Spruance’s lean face had a sober, calculating expression, with darting eyes that always seemed to be absorbing new information. “Gimlet Eyes” was a nickname staff officers gave him, but never to his face. The mild-mannered Spruance never indulged in the profane, tough talk of admirals such as Kelly Turner or John “Slew” McCain. His only noticeable vice was a passion for exotic coffees, which he was able to indulge as his forces seized one coffee-growing island after another in the Pacific.
No one, including his bosses Chester Nimitz or Ernest King, doubted Spruance’s brilliance. Spruance himself never took credit for being bright, claiming that he was actually just a good judge of men. “I am lazy,” he wrote, “and I never have done things myself that I could get someone to do for me.” It was Spruance’s style to choose bright officers for his staff, then get out of their way.

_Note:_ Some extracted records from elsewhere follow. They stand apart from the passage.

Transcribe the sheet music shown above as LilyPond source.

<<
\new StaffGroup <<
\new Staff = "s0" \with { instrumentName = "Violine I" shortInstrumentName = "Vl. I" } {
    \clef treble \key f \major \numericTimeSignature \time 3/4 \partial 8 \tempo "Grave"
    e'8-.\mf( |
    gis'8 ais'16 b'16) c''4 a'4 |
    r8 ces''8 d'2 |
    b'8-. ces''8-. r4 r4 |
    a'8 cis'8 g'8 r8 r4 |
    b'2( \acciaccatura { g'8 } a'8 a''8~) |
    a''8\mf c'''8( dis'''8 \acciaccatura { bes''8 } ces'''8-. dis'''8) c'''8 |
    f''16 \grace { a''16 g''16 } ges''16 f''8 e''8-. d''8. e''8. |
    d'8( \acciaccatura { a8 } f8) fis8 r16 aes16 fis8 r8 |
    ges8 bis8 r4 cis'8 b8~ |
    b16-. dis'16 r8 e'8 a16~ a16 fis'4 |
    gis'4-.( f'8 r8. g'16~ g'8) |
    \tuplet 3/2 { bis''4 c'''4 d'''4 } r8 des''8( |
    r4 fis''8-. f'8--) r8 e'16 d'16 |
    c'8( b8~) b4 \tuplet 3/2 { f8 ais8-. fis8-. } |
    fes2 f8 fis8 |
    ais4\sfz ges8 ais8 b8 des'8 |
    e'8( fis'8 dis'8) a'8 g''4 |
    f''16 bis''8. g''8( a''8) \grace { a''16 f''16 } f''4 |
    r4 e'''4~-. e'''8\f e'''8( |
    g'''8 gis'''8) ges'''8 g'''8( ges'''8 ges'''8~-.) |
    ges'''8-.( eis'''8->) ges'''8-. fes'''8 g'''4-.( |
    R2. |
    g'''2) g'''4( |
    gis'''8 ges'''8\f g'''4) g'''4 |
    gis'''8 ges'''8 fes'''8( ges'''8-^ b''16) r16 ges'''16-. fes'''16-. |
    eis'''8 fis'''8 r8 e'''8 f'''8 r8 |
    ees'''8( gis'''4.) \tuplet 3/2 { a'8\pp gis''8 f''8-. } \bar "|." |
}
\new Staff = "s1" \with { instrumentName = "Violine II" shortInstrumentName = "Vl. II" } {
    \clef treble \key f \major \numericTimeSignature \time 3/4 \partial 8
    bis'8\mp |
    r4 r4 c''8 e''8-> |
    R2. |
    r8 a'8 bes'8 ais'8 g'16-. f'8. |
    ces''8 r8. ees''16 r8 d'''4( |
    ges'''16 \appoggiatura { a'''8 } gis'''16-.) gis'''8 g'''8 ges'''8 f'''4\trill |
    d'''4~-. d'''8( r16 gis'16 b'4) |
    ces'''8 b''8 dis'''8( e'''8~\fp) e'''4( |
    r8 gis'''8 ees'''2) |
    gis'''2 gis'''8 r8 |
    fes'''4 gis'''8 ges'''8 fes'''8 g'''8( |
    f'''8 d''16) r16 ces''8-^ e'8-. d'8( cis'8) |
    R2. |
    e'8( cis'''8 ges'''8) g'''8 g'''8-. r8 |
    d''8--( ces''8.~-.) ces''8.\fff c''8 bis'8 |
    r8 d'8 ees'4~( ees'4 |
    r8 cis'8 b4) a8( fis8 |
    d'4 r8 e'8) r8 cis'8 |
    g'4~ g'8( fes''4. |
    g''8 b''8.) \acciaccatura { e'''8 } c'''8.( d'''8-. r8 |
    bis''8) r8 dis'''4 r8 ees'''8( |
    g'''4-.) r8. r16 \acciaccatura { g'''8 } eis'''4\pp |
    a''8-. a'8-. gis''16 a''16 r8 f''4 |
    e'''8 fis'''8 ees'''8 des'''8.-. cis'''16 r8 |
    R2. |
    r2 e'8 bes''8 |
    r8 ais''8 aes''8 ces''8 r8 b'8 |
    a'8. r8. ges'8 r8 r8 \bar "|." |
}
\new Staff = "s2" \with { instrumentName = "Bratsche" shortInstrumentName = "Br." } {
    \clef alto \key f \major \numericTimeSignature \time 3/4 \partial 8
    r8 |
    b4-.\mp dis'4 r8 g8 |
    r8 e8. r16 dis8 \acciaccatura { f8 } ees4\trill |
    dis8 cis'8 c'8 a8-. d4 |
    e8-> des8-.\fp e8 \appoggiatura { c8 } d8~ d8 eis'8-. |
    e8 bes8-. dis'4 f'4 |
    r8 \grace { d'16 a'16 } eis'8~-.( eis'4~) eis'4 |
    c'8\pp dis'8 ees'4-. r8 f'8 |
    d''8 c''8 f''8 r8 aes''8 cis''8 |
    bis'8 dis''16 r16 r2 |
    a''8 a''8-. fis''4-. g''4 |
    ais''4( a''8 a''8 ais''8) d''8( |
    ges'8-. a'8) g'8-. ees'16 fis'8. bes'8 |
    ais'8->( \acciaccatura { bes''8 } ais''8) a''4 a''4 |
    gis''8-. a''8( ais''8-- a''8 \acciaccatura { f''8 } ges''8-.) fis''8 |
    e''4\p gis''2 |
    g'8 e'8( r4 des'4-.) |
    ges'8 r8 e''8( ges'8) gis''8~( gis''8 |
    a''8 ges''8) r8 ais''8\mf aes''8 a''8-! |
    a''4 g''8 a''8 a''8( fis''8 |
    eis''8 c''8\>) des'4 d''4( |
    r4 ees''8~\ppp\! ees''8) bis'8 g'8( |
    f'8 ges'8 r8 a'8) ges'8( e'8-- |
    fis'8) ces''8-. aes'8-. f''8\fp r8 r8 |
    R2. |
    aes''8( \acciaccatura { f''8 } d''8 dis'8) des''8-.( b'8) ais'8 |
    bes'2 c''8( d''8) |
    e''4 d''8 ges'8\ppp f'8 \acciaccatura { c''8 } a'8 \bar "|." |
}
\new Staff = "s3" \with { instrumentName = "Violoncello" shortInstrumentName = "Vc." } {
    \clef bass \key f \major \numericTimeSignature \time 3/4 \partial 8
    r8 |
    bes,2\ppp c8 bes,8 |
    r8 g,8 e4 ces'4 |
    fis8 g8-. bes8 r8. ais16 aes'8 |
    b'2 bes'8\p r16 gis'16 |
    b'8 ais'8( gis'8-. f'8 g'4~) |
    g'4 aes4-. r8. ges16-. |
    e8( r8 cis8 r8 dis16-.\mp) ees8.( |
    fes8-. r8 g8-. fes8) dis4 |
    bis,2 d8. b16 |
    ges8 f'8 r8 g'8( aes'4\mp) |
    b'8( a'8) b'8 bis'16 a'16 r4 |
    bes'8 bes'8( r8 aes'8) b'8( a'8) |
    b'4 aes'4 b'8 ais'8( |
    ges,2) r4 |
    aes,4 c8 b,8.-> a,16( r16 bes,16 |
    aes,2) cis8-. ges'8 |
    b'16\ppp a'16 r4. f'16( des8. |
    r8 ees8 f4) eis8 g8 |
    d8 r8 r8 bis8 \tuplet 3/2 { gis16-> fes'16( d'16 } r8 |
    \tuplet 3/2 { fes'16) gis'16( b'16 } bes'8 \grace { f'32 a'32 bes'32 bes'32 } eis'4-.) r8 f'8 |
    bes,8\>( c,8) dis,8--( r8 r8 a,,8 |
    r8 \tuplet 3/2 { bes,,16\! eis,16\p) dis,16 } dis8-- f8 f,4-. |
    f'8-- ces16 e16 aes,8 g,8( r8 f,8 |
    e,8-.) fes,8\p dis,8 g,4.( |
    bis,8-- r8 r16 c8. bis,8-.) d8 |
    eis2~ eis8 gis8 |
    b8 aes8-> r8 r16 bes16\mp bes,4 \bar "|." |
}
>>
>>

On the gray morning of March 31, 1945, as Spruance’s fleet was preparing to invade Okinawa, a warning was flashed from the CIC of Spruance’s flagship, Indianapolis: four bogeys were inbound. In the next few minutes, CAP fighters splashed two of the enemy planes. A third was shot down by gunners on the cruiser New Mexico.
The fourth somehow slithered t
hrough the screen. Dodging the combined gunfire of the task force’s heavy ships and their screens, the kamikaze crashed into Indianapolis’s port quarter.
The kamikaze plane itself did little damage. The starboard wing clipped the cruiser’s port bulwark, and most of the wreckage plunged into the water. Its bomb, released just prior to impact, smashed through several decks, including two messing and berthing compartments, before exploding in an oil bunker. Nine men were killed and twenty wounded.
Indianapolis could still fire her guns, and she could make her own way to the newly captured anchorage at Kerama Retto. Inspection revealed that her propeller shafts were damaged, her fuel tanks ruptured, and her water-distilling equipment ruined.
The cruiser was ordered back to the United States. When she returned to war in July 1945, Indianapolis would carry the components of a world-altering instrument—the “Little Boy” atomic bomb that was detonated over Hiroshima. In a tragic finale to her career, Indianapolis would be sunk by a Japanese submarine two weeks before the end of the war, incurring the greatest seagoing loss of life aboard any U.S. warship.
For Spruance, the kamikaze strike on his flagship was a minor deterrent. Without missing a beat, he transferred his flag to the battleship New Mexico and continued planning the next morning’s invasion.
Aboard Eldorado, Vice Adm. Kelly Turner was keeping the pressure on his staff, firing off his daily blizzard of memos that his officers called “snowflakes,” monitoring the arrival of the amphibious forces as they converged on Okinawa from staging bases at Ulithi, Saipan, Leyte, and Guam. A heavy weather system with high seas in the western Pacific had slowed their progress. True to form, the Alligator was accepting no excuses from his task group commanders.
Love Day—the day the first U.S. troops would hit the beaches at Hagushi, on the western shore of Okinawa—was now twenty-four hours away. Turner’s gunfire and covering force, Task Force 54 under Rear Adm. Mort Deyo, was on station off the western shore of Okinawa delivering a preinvasion bombardment of enemy positions.